* Text to read:
——
# really fine hair algae... grrrrrrrrrrrr



## Jason Baliban (Mar 3, 2005)

You need to make sure you CO2 levels are at 30ppm and constant. Another alternative is to lower the amount of light you have. Assuming that your CO2 is not stable.........with that amount of light, I dont think any critter is going to keep you completely clean.
jB


----------



## Wö£fëñxXx (Dec 2, 2003)

C02 content is low, you can help by adding sodium bicarb/baking soda to increase kh to 3 or 4.
Also would not hurt to increase you're P04 to around 1ppm.

Try the sodium and see where that put's you're kh, then test ph/kh/C02 against the chart to see where you stand.
http://www.sfbaaps.com/reference/table_01.shtml


----------



## Wasserpest (Jun 12, 2003)

American Flag Fish is said to be a good hair algae eater, also a bunch of Amano shrimps might help in keeping it down.


----------



## Pescado Guy (Nov 26, 2004)

Thanks everyone!! Ok so i replaced my DIY co2 and used a pH buffer to lower to 6.0 (a little faster than i wanted to but everything seems to be ok). I now have a kH of 1dkh and with the extra co2 im reading 30 ppm. Ill keep it up this way and see what happens. I also realized that i have been dosing phosphate into the tank at 1/10 what i thought. This means that before i had basically no phosphate. Now i got around 1 mg/l so and i know that thats is much better. Thanks for the help you guys and i hope to see some improvements soon. Any more info would still be helpful.

Kevin


----------



## Jason Baliban (Mar 3, 2005)

You will want to bring your KH up to at least 3 for PH stability. You should not use anything to change your PH. To measure the amount of CO2 in a tank you will want to use the PH to KH relation. This can be thrown off by using these PH adjusters. If you want to change your PH, do it by adding CO2.
jB


----------
——
* Dataset entries:

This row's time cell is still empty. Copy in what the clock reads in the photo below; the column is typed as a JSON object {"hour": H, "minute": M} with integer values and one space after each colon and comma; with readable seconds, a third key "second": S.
——
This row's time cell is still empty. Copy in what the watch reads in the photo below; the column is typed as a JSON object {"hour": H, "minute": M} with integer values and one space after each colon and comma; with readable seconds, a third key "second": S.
——
* To do:
• 1. In the aquarium hair algae thread, reproduce the part that opens with the words containing "Also would not" and closes with "(Jun 12, 2003)", swapping "sodium" for "baking soda".
• 2. According to the aquarium hair algae thread, what KH level is needed for pH stability?
The records have no connection to the aquarium hair algae thread.

* The results:
• 1.
Also would not hurt to increase you're P04 to around 1ppm.

Try the baking soda and see where that put's you're kh, then test ph/kh/C02 against the chart to see where you stand.
http://www.sfbaaps.com/reference/table_01.shtml


----------



## Wasserpest (Jun 12, 2003)

• 2. At least 3.